## Try it
Only the lines from the one containing "of benign heart" through the last line of the data are to be written out, exactly and in full.

## Dataset entries
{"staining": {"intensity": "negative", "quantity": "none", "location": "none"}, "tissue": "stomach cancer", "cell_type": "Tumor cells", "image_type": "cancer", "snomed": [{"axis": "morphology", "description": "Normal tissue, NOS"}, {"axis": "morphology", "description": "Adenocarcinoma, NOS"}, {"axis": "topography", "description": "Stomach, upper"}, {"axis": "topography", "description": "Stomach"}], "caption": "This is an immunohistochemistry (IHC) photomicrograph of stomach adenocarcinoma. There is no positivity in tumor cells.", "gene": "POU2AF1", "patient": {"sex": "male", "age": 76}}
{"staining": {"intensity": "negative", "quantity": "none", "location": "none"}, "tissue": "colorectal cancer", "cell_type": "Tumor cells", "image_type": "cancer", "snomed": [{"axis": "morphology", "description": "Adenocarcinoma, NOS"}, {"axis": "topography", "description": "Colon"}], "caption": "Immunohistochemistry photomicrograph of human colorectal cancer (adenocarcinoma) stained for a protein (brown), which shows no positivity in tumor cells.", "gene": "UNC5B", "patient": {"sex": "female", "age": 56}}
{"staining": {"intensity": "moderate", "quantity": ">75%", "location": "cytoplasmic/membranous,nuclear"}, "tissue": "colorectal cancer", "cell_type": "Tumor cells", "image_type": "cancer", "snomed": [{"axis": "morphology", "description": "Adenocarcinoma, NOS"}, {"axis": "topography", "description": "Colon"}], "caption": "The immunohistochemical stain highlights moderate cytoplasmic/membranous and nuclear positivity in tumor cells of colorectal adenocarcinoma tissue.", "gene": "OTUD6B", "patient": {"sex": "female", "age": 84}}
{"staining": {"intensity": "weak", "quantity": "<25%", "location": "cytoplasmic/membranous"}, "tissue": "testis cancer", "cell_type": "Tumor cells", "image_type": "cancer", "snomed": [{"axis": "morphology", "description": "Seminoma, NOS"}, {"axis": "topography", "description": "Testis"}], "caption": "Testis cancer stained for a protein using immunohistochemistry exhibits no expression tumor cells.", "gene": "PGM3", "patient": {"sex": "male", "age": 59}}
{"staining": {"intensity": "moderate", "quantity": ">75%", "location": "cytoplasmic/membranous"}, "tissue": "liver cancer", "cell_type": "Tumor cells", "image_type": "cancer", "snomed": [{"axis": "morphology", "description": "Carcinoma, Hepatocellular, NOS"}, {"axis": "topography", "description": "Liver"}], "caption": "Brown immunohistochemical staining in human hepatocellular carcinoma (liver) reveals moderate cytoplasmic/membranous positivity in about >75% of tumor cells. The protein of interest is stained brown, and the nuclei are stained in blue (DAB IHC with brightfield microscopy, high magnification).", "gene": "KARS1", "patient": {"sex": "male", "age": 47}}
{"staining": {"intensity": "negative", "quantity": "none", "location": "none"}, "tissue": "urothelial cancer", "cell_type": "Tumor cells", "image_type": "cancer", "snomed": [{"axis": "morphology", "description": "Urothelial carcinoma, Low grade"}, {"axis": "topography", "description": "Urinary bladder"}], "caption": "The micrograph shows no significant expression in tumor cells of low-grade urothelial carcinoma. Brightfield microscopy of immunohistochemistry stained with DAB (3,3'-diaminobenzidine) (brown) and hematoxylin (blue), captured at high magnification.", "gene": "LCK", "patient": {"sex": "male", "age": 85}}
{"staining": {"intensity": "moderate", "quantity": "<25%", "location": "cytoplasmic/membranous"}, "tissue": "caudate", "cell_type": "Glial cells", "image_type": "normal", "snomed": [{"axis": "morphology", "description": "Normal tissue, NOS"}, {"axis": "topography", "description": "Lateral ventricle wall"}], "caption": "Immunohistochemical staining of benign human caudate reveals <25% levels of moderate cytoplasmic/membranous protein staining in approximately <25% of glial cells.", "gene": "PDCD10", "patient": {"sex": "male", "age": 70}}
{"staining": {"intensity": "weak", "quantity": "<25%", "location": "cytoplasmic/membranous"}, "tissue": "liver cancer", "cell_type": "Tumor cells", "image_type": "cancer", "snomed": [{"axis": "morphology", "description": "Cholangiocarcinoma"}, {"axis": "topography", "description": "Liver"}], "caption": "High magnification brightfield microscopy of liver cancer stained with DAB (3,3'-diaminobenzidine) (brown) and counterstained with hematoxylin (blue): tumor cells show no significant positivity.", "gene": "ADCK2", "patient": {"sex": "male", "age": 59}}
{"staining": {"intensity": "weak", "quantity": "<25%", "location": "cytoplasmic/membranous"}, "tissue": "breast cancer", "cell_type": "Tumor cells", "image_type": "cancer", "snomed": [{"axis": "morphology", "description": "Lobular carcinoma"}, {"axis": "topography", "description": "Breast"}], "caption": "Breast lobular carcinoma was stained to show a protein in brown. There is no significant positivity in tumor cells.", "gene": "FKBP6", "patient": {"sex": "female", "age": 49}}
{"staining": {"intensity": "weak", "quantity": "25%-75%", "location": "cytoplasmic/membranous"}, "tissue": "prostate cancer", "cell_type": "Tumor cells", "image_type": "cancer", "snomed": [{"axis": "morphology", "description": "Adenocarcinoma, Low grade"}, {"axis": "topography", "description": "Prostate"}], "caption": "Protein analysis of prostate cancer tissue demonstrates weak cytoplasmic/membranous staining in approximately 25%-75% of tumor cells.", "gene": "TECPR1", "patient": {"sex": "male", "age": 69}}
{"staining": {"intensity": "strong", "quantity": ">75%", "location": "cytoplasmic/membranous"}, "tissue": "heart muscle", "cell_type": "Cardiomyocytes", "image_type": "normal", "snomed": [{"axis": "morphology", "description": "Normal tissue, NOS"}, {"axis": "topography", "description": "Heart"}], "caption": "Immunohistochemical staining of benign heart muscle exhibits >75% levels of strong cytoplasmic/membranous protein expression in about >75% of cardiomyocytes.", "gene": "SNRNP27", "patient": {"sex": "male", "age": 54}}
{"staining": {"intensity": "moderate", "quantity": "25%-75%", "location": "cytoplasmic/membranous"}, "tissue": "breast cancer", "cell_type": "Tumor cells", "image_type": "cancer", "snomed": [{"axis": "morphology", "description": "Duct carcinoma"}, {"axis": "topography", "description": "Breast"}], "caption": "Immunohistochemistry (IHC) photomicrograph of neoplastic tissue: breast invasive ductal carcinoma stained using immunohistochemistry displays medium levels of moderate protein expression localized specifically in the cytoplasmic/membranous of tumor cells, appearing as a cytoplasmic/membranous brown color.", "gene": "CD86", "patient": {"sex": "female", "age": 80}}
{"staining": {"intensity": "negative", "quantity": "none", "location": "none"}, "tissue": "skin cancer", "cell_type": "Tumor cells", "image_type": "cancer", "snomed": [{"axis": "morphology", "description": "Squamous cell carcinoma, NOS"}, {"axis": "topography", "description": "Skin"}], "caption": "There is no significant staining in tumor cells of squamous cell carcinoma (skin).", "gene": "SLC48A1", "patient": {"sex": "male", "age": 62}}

## The completed task
{"staining": {"intensity": "strong", "quantity": ">75%", "location": "cytoplasmic/membranous"}, "tissue": "heart muscle", "cell_type": "Cardiomyocytes", "image_type": "normal", "snomed": [{"axis": "morphology", "description": "Normal tissue, NOS"}, {"axis": "topography", "description": "Heart"}], "caption": "Immunohistochemical staining of benign heart muscle exhibits >75% levels of strong cytoplasmic/membranous protein expression in about >75% of cardiomyocytes.", "gene": "SNRNP27", "patient": {"sex": "male", "age": 54}}
{"staining": {"intensity": "moderate", "quantity": "25%-75%", "location": "cytoplasmic/membranous"}, "tissue": "breast cancer", "cell_type": "Tumor cells", "image_type": "cancer", "snomed": [{"axis": "morphology", "description": "Duct carcinoma"}, {"axis": "topography", "description": "Breast"}], "caption": "Immunohistochemistry (IHC) photomicrograph of neoplastic tissue: breast invasive ductal carcinoma stained using immunohistochemistry displays medium levels of moderate protein expression localized specifically in the cytoplasmic/membranous of tumor cells, appearing as a cytoplasmic/membranous brown color.", "gene": "CD86", "patient": {"sex": "female", "age": 80}}
{"staining": {"intensity": "negative", "quantity": "none", "location": "none"}, "tissue": "skin cancer", "cell_type": "Tumor cells", "image_type": "cancer", "snomed": [{"axis": "morphology", "description": "Squamous cell carcinoma, NOS"}, {"axis": "topography", "description": "Skin"}], "caption": "There is no significant staining in tumor cells of squamous cell carcinoma (skin).", "gene": "SLC48A1", "patient": {"sex": "male", "age": 62}}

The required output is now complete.